Task to complete: From the entries below, tally how many lines contain "auszufüllen" and report only that figure.

Records provided:
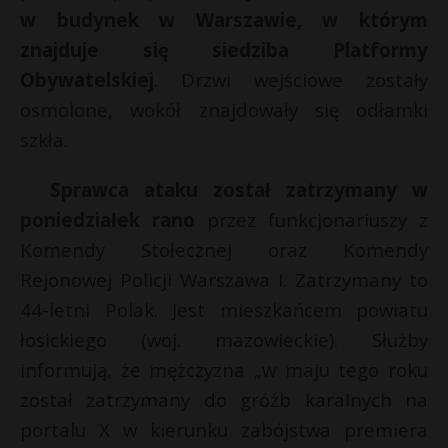
w budynek w Warszawie, w którym
P
i
znajduje się siedziba Platformy
l
*
Obywatelskiej
. Drzwi wejściowe zostały
osmolone, wokół znajdowały się odłamki
E
szkła.
Sprawca ataku został zatrzymany w
i
l
poniedziałek rano
przez funkcjonariuszy z
Komendy Stołecznej oraz Komendy
Rejonowej Policji Warszawa I. Zatrzymany to
44-letni Polak. Jest mieszkańcem powiatu
łosickiego (woj. mazowieckie). Służby
informują, że mężczyzna „w maju tego roku
został zatrzymany do gróźb karalnych na
portalu X w kierunku zabójstwa premiera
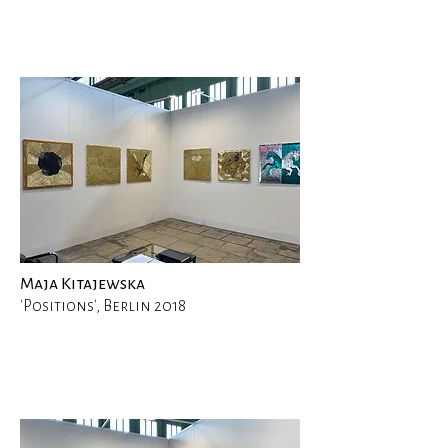
Maja Kitajewska
'Positions', Berlin 2018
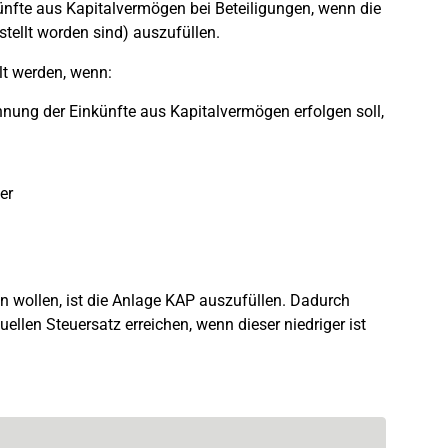
ünfte aus Kapitalvermögen bei Beteiligungen, wenn die
tellt worden sind) auszufüllen.
lt werden, wenn:
chnung der Einkünfte aus Kapitalvermögen erfolgen soll,
er
n wollen, ist die Anlage KAP auszufüllen. Dadurch
llen Steuersatz erreichen, wenn dieser niedriger ist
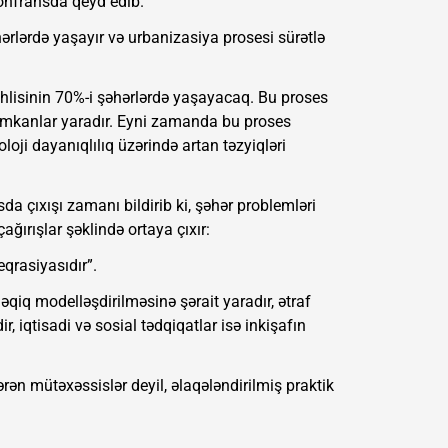
onfransda qeyd edib.
hərlərdə yaşayır və urbanizasiya prosesi sürətlə
hlisinin 70%-i şəhərlərdə yaşayacaq. Bu proses
 imkanlar yaradır. Eyni zamanda bu proses
loji dayanıqlılıq üzərində artan təzyiqləri
da çıxışı zamanı bildirib ki, şəhər problemləri
çağırışlar şəklində ortaya çıxır:
qrasiyasıdır”.
əqiq modelləşdirilməsinə şərait yaradır, ətraf
r, iqtisadi və sosial tədqiqatlar isə inkişafın
ərən mütəxəssislər deyil, əlaqələndirilmiş praktik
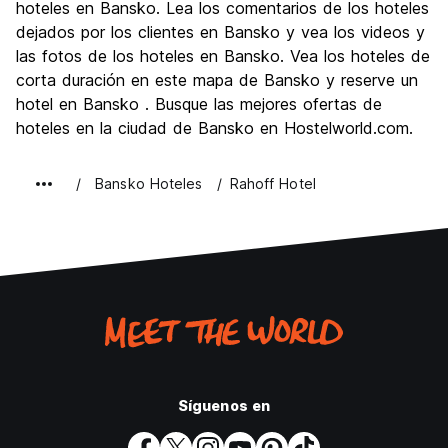
Cultura
8.5
hoteles en Bansko. Lea los comentarios de los hoteles
Fiesta
dejados por los clientes en Bansko y vea los videos y
7.0
las fotos de los hoteles en Bansko. Vea los hoteles de
Calidad Precio
8.5
corta duración en este mapa de Bansko y reserve un
hotel en Bansko . Busque las mejores ofertas de
hoteles en la ciudad de Bansko en Hostelworld.com.
Bansko Hoteles
Rahoff Hotel
Síguenos en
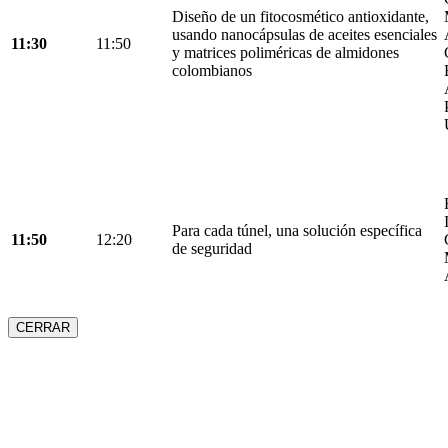
Diseño de un fitocosmético antioxidante,
usando nanocápsulas de aceites esenciales
11:30
11:50
y matrices poliméricas de almidones
colombianos
Para cada túnel, una solución específica
11:50
12:20
de seguridad
CERRAR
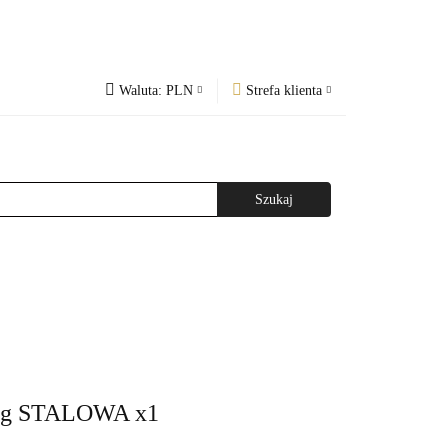
Waluta:
PLN
Strefa klienta
PLN
Zaloguj się
og
Regulamin
CZK
Zarejestruj się
EUR
Dodaj zgłoszenie
WAŻNIEJSZE INFORMACJE
AGAZYNEM
g STALOWA x1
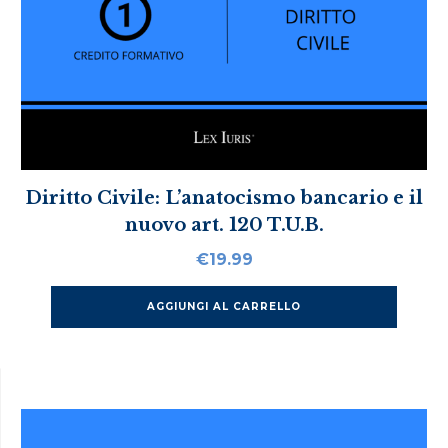
Diritto Civile: L’anatocismo bancario e il
nuovo art. 120 T.U.B.
€
19.99
AGGIUNGI AL CARRELLO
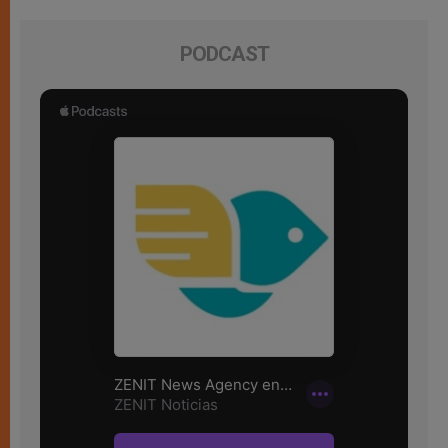
PODCAST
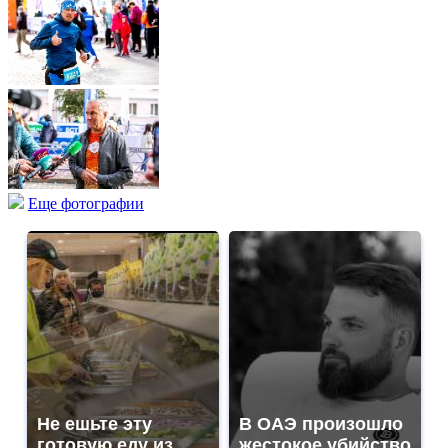
Еще фотографии
Не ешьте эту
В ОАЭ произошло
готовую еду из
жестокое убийство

Solution: 2